*PROBLEM REQUIREMENTS:* Restate the data word for word and leave the images out.

*GIVEN MATERIAL:*
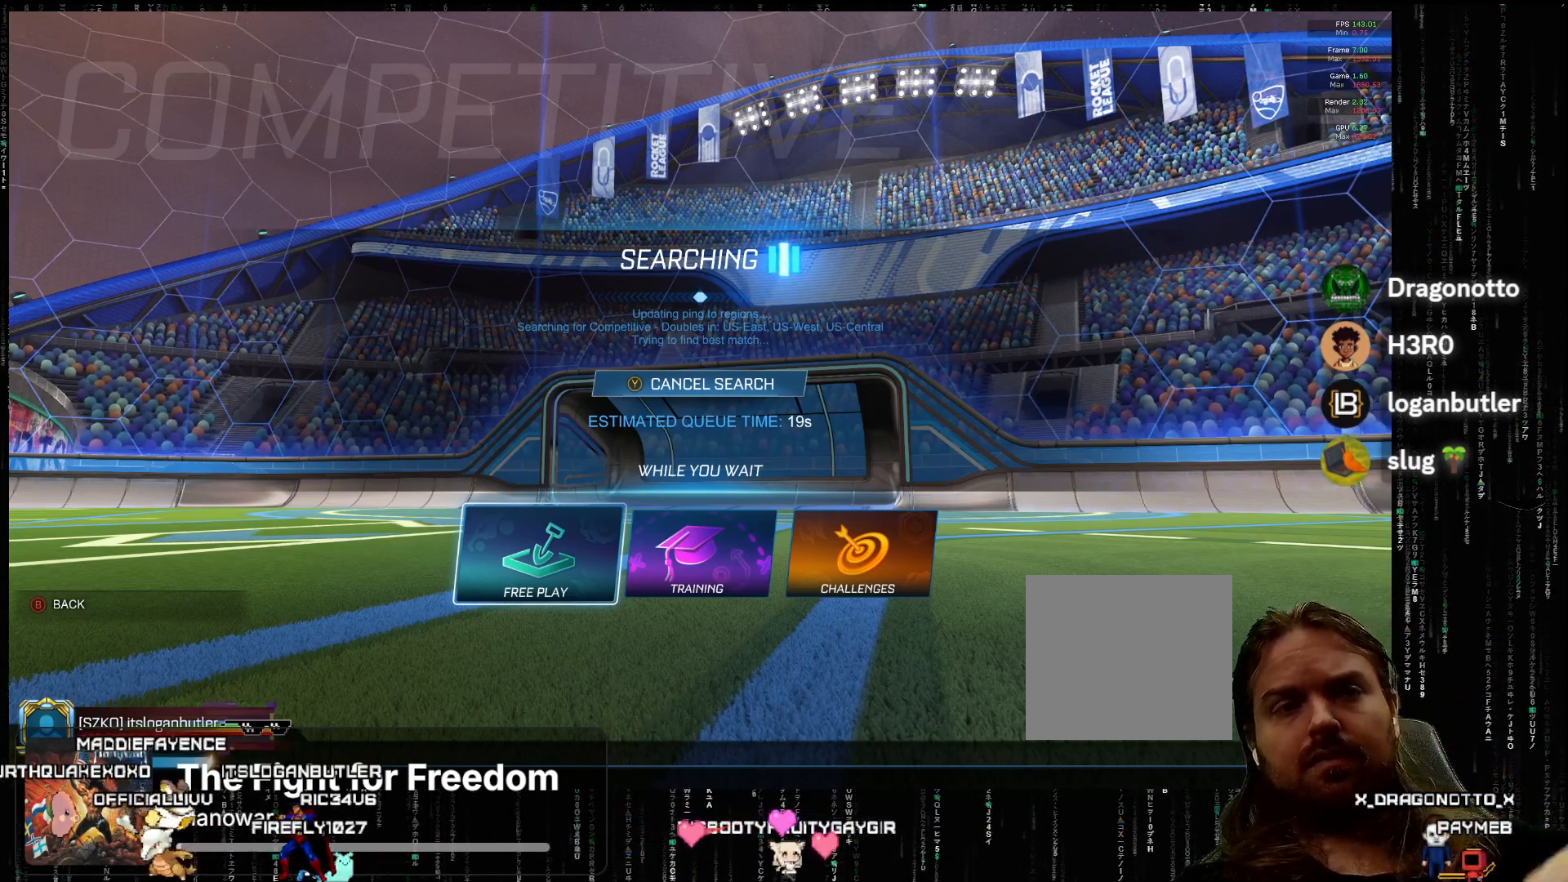
Gameplay with a controller (Xbox layout); each line is a JSON object with the inputs held at the frame after it. "events" lists button and stick changes between this image and that frame as [ms after this image, input, new state], when the widget could be followed in between. Not read: right_stick.
{"buttons": [], "left_stick": "center", "events": [[117, "A", "down"], [167, "A", "up"]]}
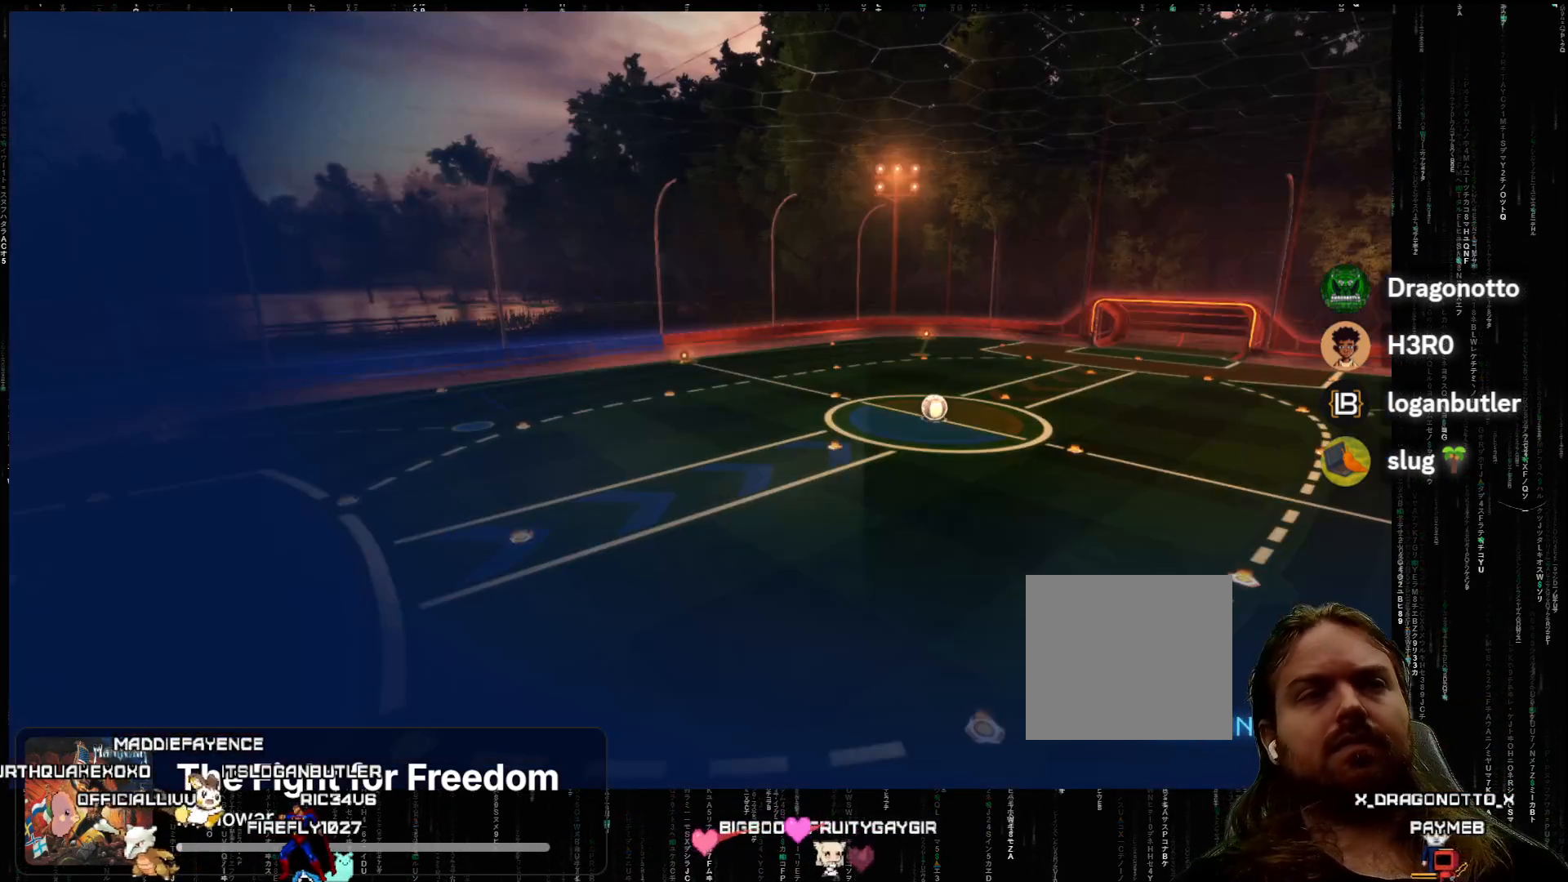
{"buttons": [], "left_stick": "center", "events": [[100, "A", "down"], [183, "A", "up"]]}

*TASK RESULT:*
Gameplay with a controller (Xbox layout); each line is a JSON object with the inputs held at the frame after it. "events" lists button and stick changes between this image and that frame as [ms after this image, input, new state], when the widget could be followed in between. Not read: right_stick.
{"buttons": [], "left_stick": "center", "events": [[117, "A", "down"], [167, "A", "up"]]}
{"buttons": [], "left_stick": "center", "events": [[100, "A", "down"], [183, "A", "up"]]}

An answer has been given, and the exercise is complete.